DIGITAL LIBRARY
MAKING SENSE OF TEXTS GATHERED WITH CLASSROOM RESPONSE TECHNOLOGY
Norwegian University of Science and Technology (NORWAY)
About this paper:
Appears in: INTED2016 Proceedings
Publication year: 2016
Pages: 2390-2397
ISBN: 978-84-608-5617-7
ISSN: 2340-1079
doi: 10.21125/inted.2016.1504
Conference name: 10th International Technology, Education and Development Conference
Dates: 7-9 March, 2016
Location: Valencia, Spain
Abstract:
Technology is used more and more in the educational settings, a trend that is fueled by the ever increasing ubiquity of mobile devices and access to internet. The classroom experience becomes interactive and engaging for the participants by making use of audience response technology. Response technology allows us to ask a question in the classroom and instantly get back the replies from the students.

In this paper we present our early experiences in crafting meaningful and useful interactive visualisations aimed to be included in the response technology enabled classroom.

When we use multiple choice questions, the aggregation and visualisation of the gathered responses can be done through simple charts which provide enough information for the teacher to allow her to give immediate feedback to the students. However, sometimes an important part of the classroom work involves text. This is especially relevant for language learning where there is a plethora of exercises that require free-text responses.

Visualising and aggregating text responses must facilitate teacher ability to give immediate feedback to the class, thus the responses received must be represented in a way that is manageable in a very short time. In designing our visualization we take into account the teacher task and her goal in that particular case. An exercise that calls for just a word would most likely require a different visualisation from another exercise that asks to make sentences from a limited set of words.

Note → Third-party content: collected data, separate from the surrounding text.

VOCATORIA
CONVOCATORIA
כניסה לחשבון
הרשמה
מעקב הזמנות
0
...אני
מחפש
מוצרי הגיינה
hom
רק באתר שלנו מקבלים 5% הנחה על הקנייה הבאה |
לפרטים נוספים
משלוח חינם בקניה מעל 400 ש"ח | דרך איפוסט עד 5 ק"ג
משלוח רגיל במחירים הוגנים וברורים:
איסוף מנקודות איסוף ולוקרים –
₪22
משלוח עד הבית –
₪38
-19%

Moreover the visualisations should allow various interactions that render them a flexible discussion support with the students. The results could be displayed on the shared screen of a smart-board allowing the teacher to interact upon the visualisation and highlight elements or switch perspectives as needed.
The same set of responses can be represented in multiple ways. In our design and prototypes we strongly consider multi-modal representations.
The paper presents our proposed solutions for visualising and aggregating the text for several use cases.
Keywords:
Response technology, iLike, open text.